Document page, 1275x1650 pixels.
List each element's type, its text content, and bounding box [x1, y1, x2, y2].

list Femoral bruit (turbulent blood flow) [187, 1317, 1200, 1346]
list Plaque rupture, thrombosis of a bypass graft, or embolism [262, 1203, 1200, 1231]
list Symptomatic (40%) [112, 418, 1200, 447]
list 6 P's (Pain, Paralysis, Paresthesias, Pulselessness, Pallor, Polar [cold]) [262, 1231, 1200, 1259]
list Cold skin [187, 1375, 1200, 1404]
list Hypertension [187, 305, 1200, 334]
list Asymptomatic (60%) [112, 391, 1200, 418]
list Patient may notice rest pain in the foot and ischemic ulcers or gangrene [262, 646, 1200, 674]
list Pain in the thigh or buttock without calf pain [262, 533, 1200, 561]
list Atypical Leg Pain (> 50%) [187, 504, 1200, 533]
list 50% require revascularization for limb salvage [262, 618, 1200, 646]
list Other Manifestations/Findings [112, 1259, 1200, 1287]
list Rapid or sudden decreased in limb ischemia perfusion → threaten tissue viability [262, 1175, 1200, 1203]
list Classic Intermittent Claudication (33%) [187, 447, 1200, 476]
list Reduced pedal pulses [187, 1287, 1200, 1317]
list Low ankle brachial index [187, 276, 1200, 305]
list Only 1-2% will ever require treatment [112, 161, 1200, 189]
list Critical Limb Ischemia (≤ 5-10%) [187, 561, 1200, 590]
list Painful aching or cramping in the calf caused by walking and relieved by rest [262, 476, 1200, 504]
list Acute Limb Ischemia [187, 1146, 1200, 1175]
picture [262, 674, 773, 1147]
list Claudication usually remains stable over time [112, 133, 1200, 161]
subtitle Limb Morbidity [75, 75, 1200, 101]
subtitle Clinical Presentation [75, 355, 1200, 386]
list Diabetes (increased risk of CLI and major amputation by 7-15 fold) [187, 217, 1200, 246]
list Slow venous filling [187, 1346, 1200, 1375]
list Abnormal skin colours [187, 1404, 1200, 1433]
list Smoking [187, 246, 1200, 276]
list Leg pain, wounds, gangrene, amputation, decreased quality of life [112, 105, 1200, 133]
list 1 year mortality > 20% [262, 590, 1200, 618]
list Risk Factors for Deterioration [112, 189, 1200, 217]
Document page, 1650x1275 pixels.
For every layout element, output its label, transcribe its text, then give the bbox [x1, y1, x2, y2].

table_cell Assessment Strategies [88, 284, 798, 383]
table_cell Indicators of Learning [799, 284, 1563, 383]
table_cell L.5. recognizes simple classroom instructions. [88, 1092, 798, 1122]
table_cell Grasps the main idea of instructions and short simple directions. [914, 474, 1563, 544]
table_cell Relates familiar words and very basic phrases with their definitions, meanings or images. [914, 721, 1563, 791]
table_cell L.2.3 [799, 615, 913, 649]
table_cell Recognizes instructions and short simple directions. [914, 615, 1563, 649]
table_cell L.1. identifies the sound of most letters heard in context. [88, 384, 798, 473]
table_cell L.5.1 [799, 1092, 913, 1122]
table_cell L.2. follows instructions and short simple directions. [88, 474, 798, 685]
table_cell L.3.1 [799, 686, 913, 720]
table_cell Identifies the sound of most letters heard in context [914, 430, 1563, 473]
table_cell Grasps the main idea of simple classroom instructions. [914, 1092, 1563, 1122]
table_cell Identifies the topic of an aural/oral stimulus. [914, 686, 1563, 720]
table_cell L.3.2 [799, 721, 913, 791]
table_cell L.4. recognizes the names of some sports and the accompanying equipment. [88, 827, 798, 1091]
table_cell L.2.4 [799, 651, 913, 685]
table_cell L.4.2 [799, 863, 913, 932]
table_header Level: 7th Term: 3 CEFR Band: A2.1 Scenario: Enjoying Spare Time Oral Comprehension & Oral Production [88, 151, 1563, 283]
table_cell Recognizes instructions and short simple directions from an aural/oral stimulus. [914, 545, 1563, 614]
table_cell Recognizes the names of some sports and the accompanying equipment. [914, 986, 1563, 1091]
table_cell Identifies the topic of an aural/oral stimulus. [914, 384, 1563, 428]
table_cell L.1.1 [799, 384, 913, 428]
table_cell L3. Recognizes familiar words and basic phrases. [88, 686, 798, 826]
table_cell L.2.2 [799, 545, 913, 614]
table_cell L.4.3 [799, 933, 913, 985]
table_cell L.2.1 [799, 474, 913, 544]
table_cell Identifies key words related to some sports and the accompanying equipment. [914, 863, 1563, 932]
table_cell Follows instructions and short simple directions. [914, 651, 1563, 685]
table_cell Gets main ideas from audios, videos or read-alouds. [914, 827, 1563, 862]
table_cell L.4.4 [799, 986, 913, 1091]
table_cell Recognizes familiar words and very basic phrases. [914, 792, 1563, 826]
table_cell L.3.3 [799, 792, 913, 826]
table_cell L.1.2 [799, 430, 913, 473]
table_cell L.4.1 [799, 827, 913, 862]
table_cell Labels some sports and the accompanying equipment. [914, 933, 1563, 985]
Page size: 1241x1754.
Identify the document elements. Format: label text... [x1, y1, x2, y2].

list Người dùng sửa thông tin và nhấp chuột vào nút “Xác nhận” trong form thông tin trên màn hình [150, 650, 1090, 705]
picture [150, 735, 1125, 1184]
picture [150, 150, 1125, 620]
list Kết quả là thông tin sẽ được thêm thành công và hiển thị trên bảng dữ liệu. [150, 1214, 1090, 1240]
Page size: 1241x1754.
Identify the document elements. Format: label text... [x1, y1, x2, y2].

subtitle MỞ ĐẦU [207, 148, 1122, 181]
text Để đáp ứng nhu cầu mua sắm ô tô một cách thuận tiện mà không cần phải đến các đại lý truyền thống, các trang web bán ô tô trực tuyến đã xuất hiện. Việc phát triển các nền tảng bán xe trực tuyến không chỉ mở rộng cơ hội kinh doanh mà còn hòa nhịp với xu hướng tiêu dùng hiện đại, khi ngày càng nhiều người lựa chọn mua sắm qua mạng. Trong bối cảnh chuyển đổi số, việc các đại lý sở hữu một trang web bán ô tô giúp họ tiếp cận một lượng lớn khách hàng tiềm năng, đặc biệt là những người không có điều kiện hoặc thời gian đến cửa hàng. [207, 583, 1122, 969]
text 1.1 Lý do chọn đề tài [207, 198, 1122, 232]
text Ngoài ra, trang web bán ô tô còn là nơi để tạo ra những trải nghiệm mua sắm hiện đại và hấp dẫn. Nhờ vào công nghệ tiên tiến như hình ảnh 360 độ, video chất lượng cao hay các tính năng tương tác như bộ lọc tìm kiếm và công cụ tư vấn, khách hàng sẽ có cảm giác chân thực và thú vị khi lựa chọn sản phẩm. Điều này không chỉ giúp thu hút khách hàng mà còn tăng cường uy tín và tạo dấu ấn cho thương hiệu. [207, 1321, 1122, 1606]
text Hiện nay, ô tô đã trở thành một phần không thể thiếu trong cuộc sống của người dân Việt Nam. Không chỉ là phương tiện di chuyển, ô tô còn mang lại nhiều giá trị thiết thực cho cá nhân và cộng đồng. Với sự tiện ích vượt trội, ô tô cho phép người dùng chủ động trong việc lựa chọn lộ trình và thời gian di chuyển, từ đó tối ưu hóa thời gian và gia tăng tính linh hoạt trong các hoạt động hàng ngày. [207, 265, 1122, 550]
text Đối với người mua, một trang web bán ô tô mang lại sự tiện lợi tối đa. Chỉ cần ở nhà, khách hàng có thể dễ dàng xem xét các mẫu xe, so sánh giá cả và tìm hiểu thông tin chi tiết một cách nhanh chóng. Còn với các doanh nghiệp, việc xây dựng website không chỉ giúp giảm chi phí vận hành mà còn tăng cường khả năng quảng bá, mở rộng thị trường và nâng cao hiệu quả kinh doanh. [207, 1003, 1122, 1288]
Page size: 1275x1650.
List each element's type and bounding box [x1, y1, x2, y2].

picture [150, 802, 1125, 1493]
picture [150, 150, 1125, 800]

..........

When the word "pixels" shows up in a line of the entries, pull that line out.

Document page, 1275x1650 pixels.
Document page, 1650x1275 pixels.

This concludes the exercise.